JURNALKALIMANTAN.COM, BANJARMASIN – Komisi II Dewan Perwakilan Rakyat Daerah Provinsi Kalsel memenuhi janjinya, dengan memfasilitasi audiensi antara masyarakat Desa Kintap Kabupaten Tanah Laut yang selama ini bersengketa dengan PT Kintap Jaya Wattindo (KJW), dilangsungkan di Gedung DPRD Kalsel, Rabu (4/10/2023).
Di hadapan Komisi II, perwakilan warga Desa Kintap menerangkan secara umum kronologi permasalahan dengan PT JKW yang berlangsung sejak tahun 2019.
Dalam kesempatan itu, warga meminta PT JKW agar membebaskan lahan warga seluas 800 hektare yang telah digunakan pihak perusahaan tanpa adanya ganti rugi.
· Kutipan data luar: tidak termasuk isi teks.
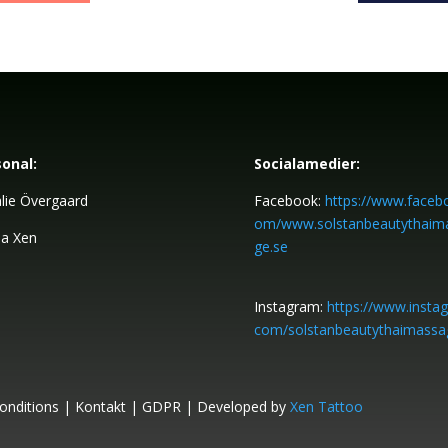
onal:
Socialamedier:
lie Övergaard
Facebook:
https://www.faceb
om/www.solstanbeautythaim
a Xen
ge.se
Instagram:
https://www.insta
com/solstanbeautythaimassa
onditions
|
Kontakt
|
GDPR | Developed by
Xen Tattoo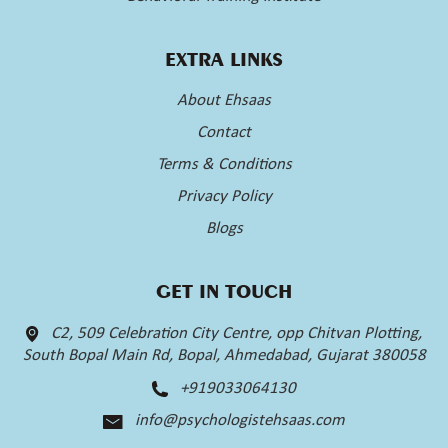
EXTRA LINKS
About Ehsaas
Contact
Terms & Conditions
Privacy Policy
Blogs
GET IN TOUCH
C2, 509 Celebration City Centre, opp Chitvan Plotting,
South Bopal Main Rd, Bopal, Ahmedabad, Gujarat 380058
+919033064130
info@psychologistehsaas.com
Selain itu, warga juga meminta plasma sesuai aturan pemerintah sebagaimana yang tertuang dalam surat perjanjian perusahaan dengan warga pada tanggal 29 September 2019.
“Kami meminta PT JKW untuk membebaskan lahan dan meminta berita acara yang ditandatangani pada tahun 2019 supaya dilaksanakan, yang bunyinya apabila dalam waktu 3 bulan permasalahan plasma tidak selesai, lahan akan dikembalikan kepada masyarakat,” ungkap Syahrun, salah satu perwakilan warga.
Usai mendengarkan semua keluhan dan tuntutan warga, menyimak penjelasan dari perwakilan PT KJW maupun Dinas Kehutanan Provinsi Kalsel dan Kepala Badan Pertanahan Nasional Provinsi Kalsel serta berbagai pihak lainnya, Ketua Komisi II Imam Suprastowo mengatakan, bahwa semua aspirasi yang disampaikan akan ditindaklanjuti dengan menyerahkan semua notulen hasil pertemuan ini kepada Pemerintah Kabupaten Tanah Laut.
Menurutnya, Komisi II tidak berwenang membuat keputusan, karena bukan kewenangan pihaknya, tapi hanya memberikan rekomendasi penyelesaian permasalahan yang disampaikan.
“Semua keputusan DPRD itu hanya rekomendasi. Sekalipun dibentuk pansus, itu hanya rekomendasi, yang melaksanakan adalah eksekutif,” tegas Imam Suprastowo.
Sementara menunggu kejelasan dari Kementerian Kehutanan RI terkait usulan pelepasan lahan yang masuk dalam kawasan hutan produksi, Politikus Partai Demokrasi Indonesia Perjuangan ini berharap warga Desa Kintap bersabar dan jangan sampai melakukan tindakan kekerasan.
“Saya harapkan ada saling pengertian antara masyarakat dengan pihak perusahaan,” pintanya.
Senada, Anggota Komisi II Aris Gunawan berharap ada solusi, ada titik temu terkait pemenuhan hak-hak masyarakat Desa Kintap, dan perusahaan tidak dirugikan. Meski investasi itu penting, namun politikus Partai Gerakan Indonesia Raya ini berharap agar masyarakat yang berada di sana juga dirangkul dan tidak ditinggal.
“Saya rasa semua harus pakai hati yang dingin, pakai otak pemikiran yang dingin, jangan sampai ada hal-hal anarkis yang terjadi di lapangan, karena akan merugikan semuanya. Itu akan mencoreng investasi di daerah kita,” tandasnya.